To help answer this question and deepen the body of research on this topic, I analyzed both smolt trap (traps set up to capture out-migrating juvenile coho salmon) and PIT tag antenna detection data from Walker Creek in Marin County. They spanned across multiple water years to determine if the environmental variables (photoperiod, moon phase, and water flow) are predictors of coho salmon migratory patterns. The trap and PIT detection data were analyzed separately from each other. Within both groups, each individual water year was analyzed as well as compiled data from across all available water years. In the computer program RStudio, I primarily used simple- and multiple-regression methods (linear and polynomial-linear) to model the data and determine any significant trends. To analyze data that could not be analyzed using standard regression methods, a Zero-Inflated Model was used to account for excess zero values in count data points.
Key Findings: Photoperiod as a Predictor of Fish Migration Patterns
Findings from both the smolt trap and PIT tag detection reveals that photoperiod was a significant predictor of the number of fish trapped and the number of detections (p < 0.01). For juveniles, the number of detections and number of fish observed in the trap peaked between 13.25 and 14.25 hours of daylight. For adults, PIT detections peaked between 9.5 and 10.5 hours of daylight. I then used the data to create a model that can estimate the number of fish that will Understanding the timings of these migrations and being able to predict when they might peak can help inform management decisions regarding the watersheds. The other variables - fraction of moon illumination and flow rate - were not statistically significant. Data from Pescadero and Butano creeks reveal a similar trend. In the future, I’d be interested in conducting additional research to better understand the link between the statistically insignificant variables and fish migration patterns.

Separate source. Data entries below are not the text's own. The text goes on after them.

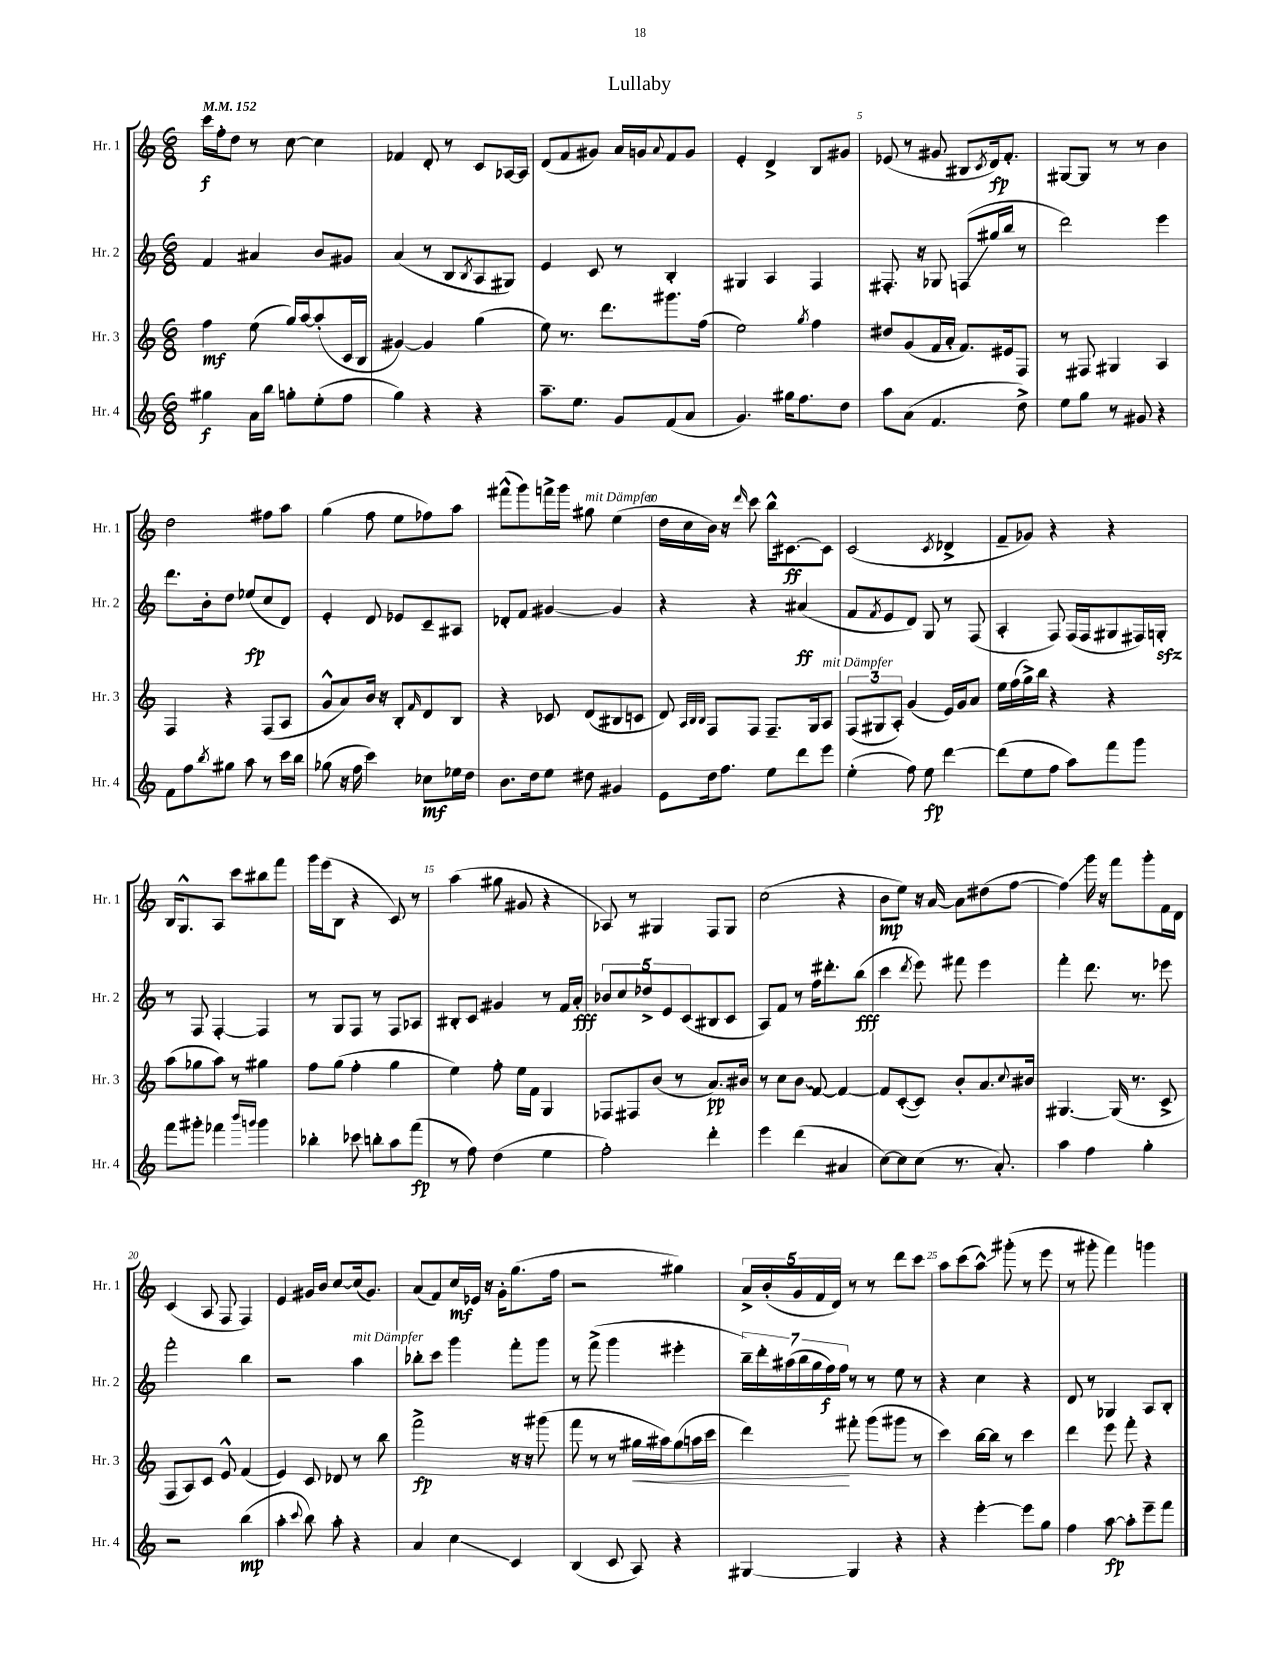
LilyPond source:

\header { title = "Lullaby" }
<<
\new StaffGroup <<
\new Staff = "s0" \with { instrumentName = "Hr. 1" shortInstrumentName = "Hr. 1" } {
    \clef treble \key c \major \numericTimeSignature \time 6/8 \tempo 4 = 152
    c'''16\f f''16-. d''8 r8 c''8~ c''4 |
    fes'4 d'8-. r8 c'8 aes16~ aes16 |
    d'8( f'8 gis'8) a'16 g'16 \appoggiatura { a'8 } f'8 g'8 |
    e'4-. d'4-> b8 gis'8 |
    ees'8( r8 gis'8 bis8 \acciaccatura { c'8 } d'16\fp) f'8.-. |
    gis8~ gis8 r8 r8 b'4 |
    d''2 fis''8 a''8 |
    g''4( f''8 e''8 fes''8) a''8 |
    fis'''8-^( g'''8) f'''16-> g'''16 gis''8^\markup { \italic "mit Dämpfer" } e''4( |
    d''16 c''16 b'16) r16 \grace { d'''16 } c'''8 b''16-^ cis'8.~\ff cis'8 |
    c'2( \acciaccatura { c'8 } des'4-> |
    f'8-- ges'8) r4 r4 |
    b16 g8.-^ a8 c'''8 bis''8 f'''8 |
    g'''16 e'''16( b8 r4 c'8) r8 |
    a''4( gis''8 gis'8 r4 |
    aes8) r8 gis4 f8 gis8 |
    c''2( r4 |
    b'8\mp e''8) r16 a'16~ a'8 dis''8( f''8~ |
    f''4\glissando) g'''16 r16 f'''8 g'''8-. f'16 d'16 |
    c'4( a8 f8 f4) |
    e'4 gis'16 b'16 c''8~ c''16( gis'8.) |
    a'8( f'8) c''16\mf ees'16 r16 g'16-. g''8.( f''16 |
    r2 gis''4) |
    \tuplet 5/4 { a'16-> b'16-.( g'16 f'16 d'16) } r8 r8 d'''8 c'''8 |
    a''8 c'''8( a''8-^\glissando) gis'''8-.( r8 e'''8 |
    r8 gis'''8-. f'''4) g'''4 \bar "|." |
}
\new Staff = "s1" \with { instrumentName = "Hr. 2" shortInstrumentName = "Hr. 2" } {
    \clef treble \key c \major \numericTimeSignature \time 6/8
    f'4 ais'4 b'8 gis'8 |
    a'4( r8 b8 \acciaccatura { b8 } a8 gis8) |
    e'4 c'8 r8 b4-. |
    gis4 a4 f4 |
    fis8.-. r16 ges8 f8\glissando( gis''16 b''16 r8 |
    d'''2) e'''4 |
    d'''8. b'16-. d''8 ees''8\fp( c''8 d'8) |
    e'4-. d'8 ees'8 c'8-- ais8 |
    des'8-. f'8 gis'4~ gis'4 |
    r4 r4 ais'4\ff( |
    f'8 \acciaccatura { f'8 } e'8 d'8) g8 r8 f8( |
    a4-. f8) f16( f16 gis8 fis16) g16-.\sfz |
    r8 f8 f4~-. f4 |
    r8 g8 f8 r8 f8 aes8 |
    bis8-. c'8 gis'4 r8 f'16 a'16-.\fff |
    \tuplet 5/4 { bes'8 c''8 des''8-> e'8 c'8( } bis8 c'8 |
    a8) f'8 r8 f''16 dis'''8.-. b''8\fff( |
    c'''4 \acciaccatura { d'''8 } e'''8) fis'''8 e'''4 |
    f'''4-. d'''8. r8. ees'''8 |
    f'''2-. b''4 |
    r2 a''4^\markup { \italic "mit Dämpfer" } |
    bes''8-. c'''8 g'''4 f'''8-. g'''8 |
    r8 f'''8->( g'''4 eis'''4-. |
    \tuplet 7/4 { b''16--) d'''16-. ais''16( b''16 g''16 f''16\f) f''16 } r8 r8 e''8 r8 |
    r4 c''4 r4 |
    d'8 r8 ges4 a8 b8-. \bar "|." |
}
\new Staff = "s2" \with { instrumentName = "Hr. 3" shortInstrumentName = "Hr. 3" } {
    \clef treble \key c \major \numericTimeSignature \time 6/8
    f''4\mf e''8( g''16) a''16~ a''8-.( c'16 b16 |
    gis'4~) gis'4 g''4( |
    e''8) r8. d'''8. gis'''8. f''16( |
    e''2) \acciaccatura { g''8 } f''4 |
    dis''8 g'8( f'16 a'16-. f'8.) eis'16 f8 |
    r8 fis8 gis4 a4 |
    f4 r4 f8( a8 |
    g'8-^ a'8) b'16 r16 b8-. \grace { f'16 } d'8 b8 |
    r4 ces'8 d'8( bis8 c'8 |
    d'8) \grace { a32 b32 b32 } f8 f8 f8.-- g16 a8^\markup { \italic "mit Dämpfer" } |
    \tuplet 3/2 { f8( gis8 a8-.) } g'4( e'16) g'16 a'8 |
    e''16 f''16( g''16->) b''16 r4 r4 |
    a''8( ges''8 a''8) r8 gis''4 |
    f''8 g''8( f''4-. g''4 |
    e''4) f''8-. e''16 f'16 g4 |
    fes8 fis8 b'8( r8 a'8.\pp) bis'16 |
    r8 c''8 \once \override Glissando.style = #'zigzag b'8\glissando f'8~ f'4~ |
    f'8 c'8~-.( c'8) b'8-. a'8. \appoggiatura { c''8 } bis'16 |
    gis4.~ gis16( r8. c'8-> |
    f8 a8) c'8 e'8-^ f'4( |
    e'4) c'8 des'8 r8 b''8 |
    f'''2->\fp r16 r16 gis'''8( |
    f'''8 r8 r8 gis''16\< ais''16) gis''8( a''16 c'''16 |
    d'''4\!) fis'''8-. g'''8( gis'''8 r8 |
    c'''4) b''16~ b''16 r8 c'''4 |
    d'''4 e'''8 f'''8-. r4 \bar "|." |
}
\new Staff = "s3" \with { instrumentName = "Hr. 4" shortInstrumentName = "Hr. 4" } {
    \clef treble \key c \major \numericTimeSignature \time 6/8
    gis''4\f a'16 b''16 g''8-. e''8-.( f''8 |
    g''4) r4 r4 |
    a''8.-- e''8. g'8 f'8( a'8 |
    g'4.) gis''16 f''8. d''8 |
    a''8 a'8( f'4. d''8->) |
    e''8 g''8 r8 gis'8 r4 |
    f'8 f''8 \acciaccatura { b''8 } gis''8 a''8 r8 c'''16 b''16 |
    ges''8( r16 f''16 c'''4) ces''8\mf ees''16 d''16 |
    b'8. d''16 e''8 dis''8 gis'4 |
    e'8 d''16 f''8. e''8 d'''8 e'''8 |
    e''4-.( f''8) e''8\fp d'''4~ |
    d'''8( e''8 f''8 a''8) f'''8 g'''8 |
    f'''8 gis'''8-. fes'''4 \grace { b'''16 g'''16 } g'''4 |
    bes''4-. ces'''8 b''8-. a''8 f'''8\fp( |
    r8 f''8) d''4( e''4 |
    f''2-.) d'''4-. |
    e'''4 d'''4( ais'4 |
    c''8~) c''8 c''8( r8. a'8.-.) |
    a''4 f''4 g''4-. |
    r2 b''4\mp( |
    a''4-. \appoggiatura { c'''8 } b''8) a''8-. r4 |
    a'4 c''4\glissando c'4 |
    b4( c'8 a8) r4 |
    gis4~ gis4 r4 |
    r4 e'''4~-. e'''8 g''8 |
    f''4 a''8~\fp a''8-. e'''8-- f'''8 \bar "|." |
}
>>
>>
\layout { \context { \Score \override BarNumber.break-visibility = ##(#f #t #t) barNumberVisibility = #(every-nth-bar-number-visible 5) } }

Overall, my analysis supports existing research that shows photoperiod can be used to help predict the migration patterns of multiple salmonid species. However, there are other variables that influence timing, which might reveal an even better indicator of migration patterns. As such, photoperiod is proven to be a useful predictor, but additional monitoring work would be beneficial to deepen our understand of fish movement and migration.
Why This Matters
Many anadromous salmonid species throughout California are either currently endangered or threatened. As such, it is necessary for fish biologists to better understand the rhyme and reason of migration patterns to aid in conservation efforts and inform policy and legislation. For example, if we know when migrations are happening in a certain river, we can make data-driven decisions around the best time to close a river to fishing. Additionally, each fish population is vastly different and effective conservation efforts rely on a deep understanding of the movement and life histories of each species. Thus, monitoring work is essential to save these fish from extirpation and extinction and restoring their runs to what they used to be.

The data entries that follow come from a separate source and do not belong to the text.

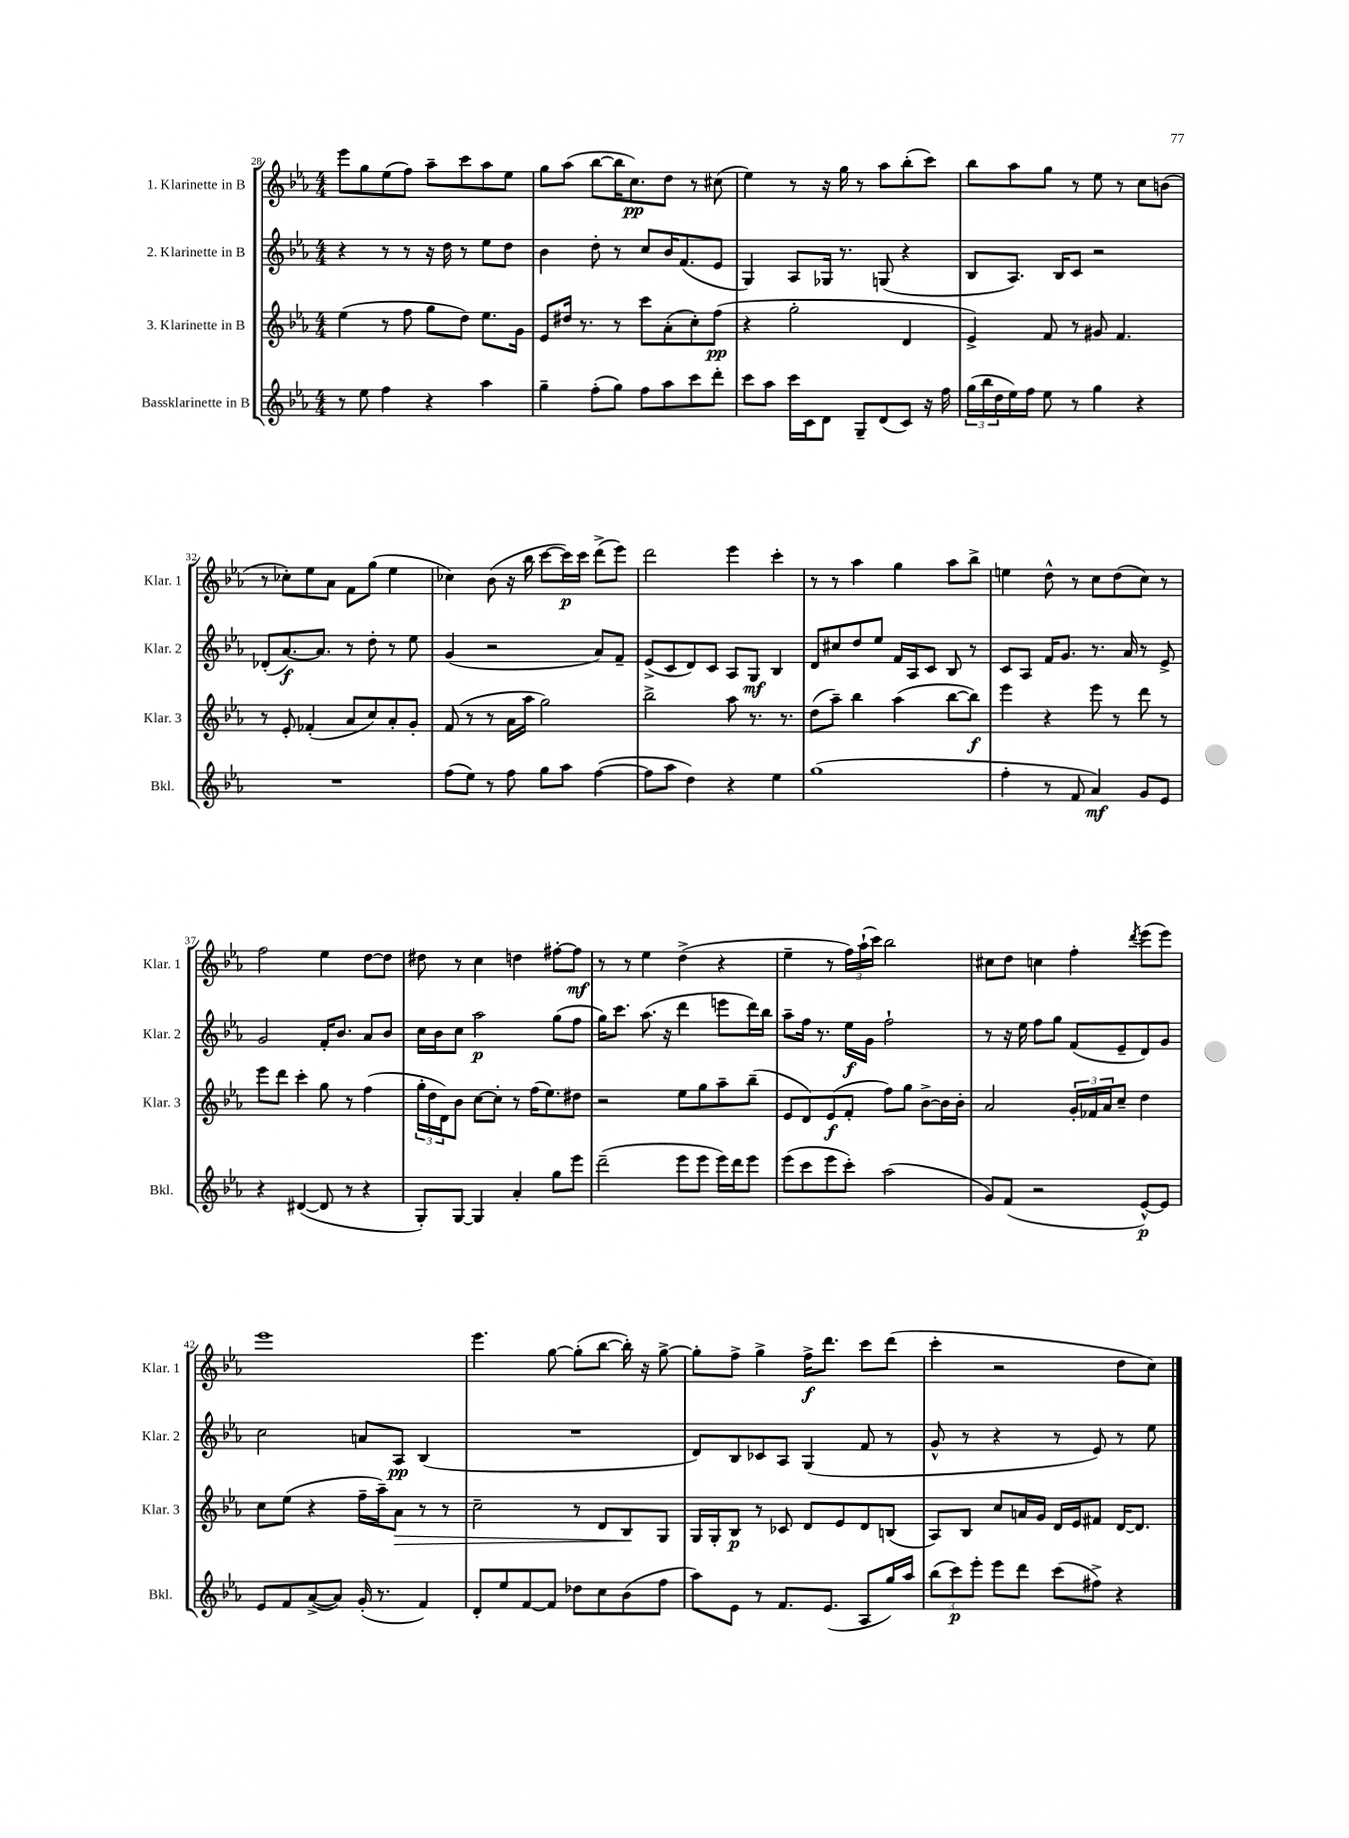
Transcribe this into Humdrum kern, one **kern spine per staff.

**kern	**kern	**kern	**kern
*staff4	*staff3	*staff2	*staff1
*clefG2	*clefG2	*clefG2	*clefG2
*k[b-e-a-]	*k[b-e-a-]	*k[b-e-a-]	*k[b-e-a-]
*M4/4	*M4/4	*M4/4	*M4/4
8r	(4ee-\	4r	8eee-\L
8ee-\	.	.	8gg\
4ff\	8r	8r	(8ee-\
.	8ff\	8r	8ff\J)
4r	8gg\L	16r	8aa-~\L
.	.	16dd\	.
.	8dd\J)	8r	8ccc\
4aa-\	8.ee-\L	8ee-\L	8aa-\
.	.	8dd\J	8ee-\J
.	16g\Jk	.	.
=	=	=	=
4gg~\	8e-/L	4b-\	8gg\L
.	16dd#/Jk	.	(8aa-\J
.	8.r	.	.
(8ff'\L	.	8dd'\	[8bb-\L
8gg\J)	8r	8r	16bb-\]K
.	.	.	8.cc\)
8ff\L	8ccc\L	8cc/L	.
8aa-\	(8a-'\	16b-/K	8dd\J
.	.	(8.f/	.
8ccc\	8cc'\)	.	8r
8ddd'\J	(8ff\J	8e-/J	(8cc#\
=	=	=	=
8ccc\L	4r	4G/)	4ee-\)
8aa-\J	.	.	.
16ccc\LL	2gg'\	8A-/L	8r
16c\J	.	.	.
8d\J	.	16G-/Jk	16r
.	.	8.r	16gg\
8G~/L	.	.	8r
(8d/	.	(8G/	8aa-\L
8c/J)	4d/	4r	(8bb-'\
16r	.	.	8ccc\J)
16ff\	.	.	.
=	=	=	=
(24gg\LL	4e-^/)	8B-/L	8bb-\L
24bb-\	.	.	.
24dd\	.	.	.
16ee-\)	.	8.A-/J)	8aa-\
16ff\JJ	.	.	.
8ee-\	8f/	.	8gg\J
.	.	16B-/LK	.
8r	8r	8c/J	8r
4gg\	8g#/	2r	8ee-\
.	4.f/	.	8r
4r	.	.	8cc\L
.	.	.	(8b\J
=	=	=	=
1r	8r	(8d-'/L	8r
.	8e-'/	[8.a-/)	8cc-'\L)
.	(4f-'/	.	8ee-\
.	.	8.a-/]J	.
.	.	.	8a-\J
.	8a-/L	8r	8f\L
.	8cc/)	8dd'\	(8gg\J
.	8a-'/	8r	4ee-\
.	8g'/J	8ee-\	.
=	=	=	=
(8ff\L	(8f/	(4g/	4cc-\)
8ee-\J)	8r	.	.
8r	8r	2r	(8b-\
8ff\	16a-\LL	.	16r
.	16aa-\JJ	.	16bb-\
8gg\L	2gg\)	.	[8ccc\L
8aa-\J	.	.	16ccc\]L)
.	.	.	16ccc\JJ
([4ff\	.	8a-/L)	(8ddd^\L
.	.	8f~/J	8eee-\J)
=	=	=	=
8ff\]L	2bb-^\	(8e-^/L	2ddd\
8aa-\J	.	8c/	.
4dd\)	.	8d/)	.
.	.	8c/J	.
4r	8aa-\	8A-/L	4eee-\
.	8.r	8G/J	.
4ee-\	.	4B-/	4ccc'\
.	8.r	.	.
=	=	=	=
(1gg	(8dd\L	8d/L	8r
.	8aa-~\J)	8cc#/	8r
.	4bb-\	8dd/	4aa-\
.	.	8ee-/J	.
.	(4aa-\	16f/LL	4gg\
.	.	16A-/J	.
.	.	8c/J	.
.	[8bb-\L	8B-/	8aa-\L
.	8bb-\]J)	8r	8bb-^\J
=	=	=	=
4ff'\	4eee-\	8c/L	4ee\
.	.	8A-/J	.
8r	4r	16f/LK	8dd^^\
.	.	8.g/J	.
8f/	.	.	8r
4a-/)	8eee-\	8.r	8cc\L
.	8r	.	(8dd\
.	.	16a-/	.
8g/L	8ddd\	8r	8cc\J)
8e-/J	8r	8e-^/	8r
=	=	=	=
4r	8eee-\L	2g/	2ff\
.	8ddd\J	.	.
([4d#/	4ccc'\	.	.
8d#/]	8gg\	16f'/LK	4ee-\
.	.	8.b-/J	.
8r	8r	.	.
4r	(4ff\	8a-/L	[8dd\L
.	.	8b-/J	8dd\]J
=	=	=	=
8G'/L)	24gg'\LL	16cc\LL	8dd#\
.	24dd\	.	.
.	.	16b-\J	.
.	24d\J)	.	.
[8G/J	8b-\J	8cc\J	8r
4G/]	[8cc\L	2aa-\	4cc\
.	8cc'\]J	.	.
4a-'/	8r	.	4dd\
.	(16ff\LK	.	.
.	8.ee-\)	.	.
8gg\L	.	(8gg\L	[8ff#'\L
8eee-\J	8dd#\J	8ff\J	8ff#\]J
=	=	=	=
(2ddd~\	2r	16gg\LK)	8r
.	.	8.ccc\J	.
.	.	.	8r
.	.	(8.aa-\	4ee-\
.	.	16r	.
8eee-\L	8ee-\L	4ddd\	(4dd^\
8eee-\J	8gg\	.	.
16eee-\LL)	8aa-~\	8eee\L	4r
16ddd\J	.	.	.
8eee-\J	(8bb-~\J	16ddd\L)	.
.	.	16bb-\JJ	.
=	=	=	=
(8eee-\L	8e-/L	8aa-~\L	4ee-~\
8ccc\	8d/)	16ff\Jk	.
.	.	8.r	.
8eee-\	(8e-/	.	8r
8ccc'\J)	8f'/J	16ee-\LL	24ff\LL)
.	.	.	(24aa-`\
.	.	16g\JJ	.
.	.	.	24ccc\JJ)
(2aa-\	8ff\L)	2ff`\	2bb-\
.	8gg\J	.	.
.	[8b-^\L	.	.
.	16b-\]L	.	.
.	16b-'\JJ	.	.
=	=	=	=
8g/L)	2a-/	8r	8cc#\L
(8f/J	.	16r	8dd\J
.	.	16ee-\	.
2r	.	8ff\L	4cc\
.	.	8gg\J	.
.	24g'/LL	(8f/L	4ff'\
.	24f-/	.	.
.	24a-/J	.	.
.	8cc~/J	8e-~/	.
.	.	.	8qddd/
[8e-^^/L)	4dd\	8d/)	(8eee-\L
8e-/]J	.	8g/J	8eee-\J)
=	=	=	=
8e-/L	8cc\L	2cc\	1eee-
8f/	(8ee-\J	.	.
([8a-^/	4r	.	.
8a-/]J)	.	.	.
(16g'/	16ff~\LL	8a/L	.
8.r	16aa-~\J)	.	.
.	8a-\J	8A-/J	.
4f/)	8r	(4B-/	.
.	8r	.	.
=	=	=	=
8d'/L	2cc~\	1r	4.eee-\
8ee-/	.	.	.
[8f/	.	.	.
8f/]J	.	.	[8gg\
8dd-\L	8r	.	(8gg'\]L
8cc\	8d/L	.	[8bb-\J
(8b-\	8B-/	.	16bb-'\])
.	.	.	16r
8ff\J	8G/J	.	[8gg^\
=	=	=	=
8aa-\L)	16G/LL	8d/L)	8gg'\]L
.	16G'/J	.	.
8e-\J	8B-/J	8B-/	8ff^\J
8r	8r	8c-/	4gg^\
8.f/L	8c-/	8A-/J	.
.	8d/L	(4G/	16ff^\LK
(8.e-/J	.	.	8.ddd\J
.	8e-/	.	.
8A-/L	8d/	8f/	8ccc\L
16gg/L)	(8B/J	8r	(8ddd\J
16aa-/JJ	.	.	.
=	=	=	=
(12bb-\L	8A-/L)	8g^^/	4ccc'\
12ccc\)	.	.	.
.	8B-/J	8r	.
12eee-'\J	.	.	.
8eee-\L	8cc/L	4r	2r
8ddd\J	16a/L	.	.
.	16g/JJ	.	.
(8ccc\L	16d/LL	8r	.
.	16e-/J	.	.
8ff#^\J)	8f#/J	8e-/)	.
4r	[16d/LK	8r	8dd\L
.	8.d/]J	.	.
.	.	8ee-\	8cc\J)
==	==	==	==
*-	*-	*-	*-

What’s Next: From Passion to Purpose
In my time at CalTrout, I have learned many things about fish, water, and people. Whether it is the migratory patterns of California coho and steelhead, how fires influence the ecological processes of rivers, or that Mary Burke, CalTrout North Coast Regional Manager, recently became a member of the Ultimate Frisbee Hall of Fame, my time here has taught me so much. If there is one thing that I took away from this internship, it’s that we need to do everything in our power to save salmon, steelhead, and trout and preserve them for generations to come. They are critical to the health of our ecosystems and communities, and essential to nature’s delicate balance.
This year I’ll be finishing my degree at Oregon State while continuing to learn more about freshwater. Once I graduate, I hope to continue on the path of fish and freshwater conservation, trusting that this stream of life will lead me where I’m meant to go. Like the fish, I’ll probably need a little help along the way. They are critical to the health of our ecosystems and communities, and essential to nature’s delicate balance.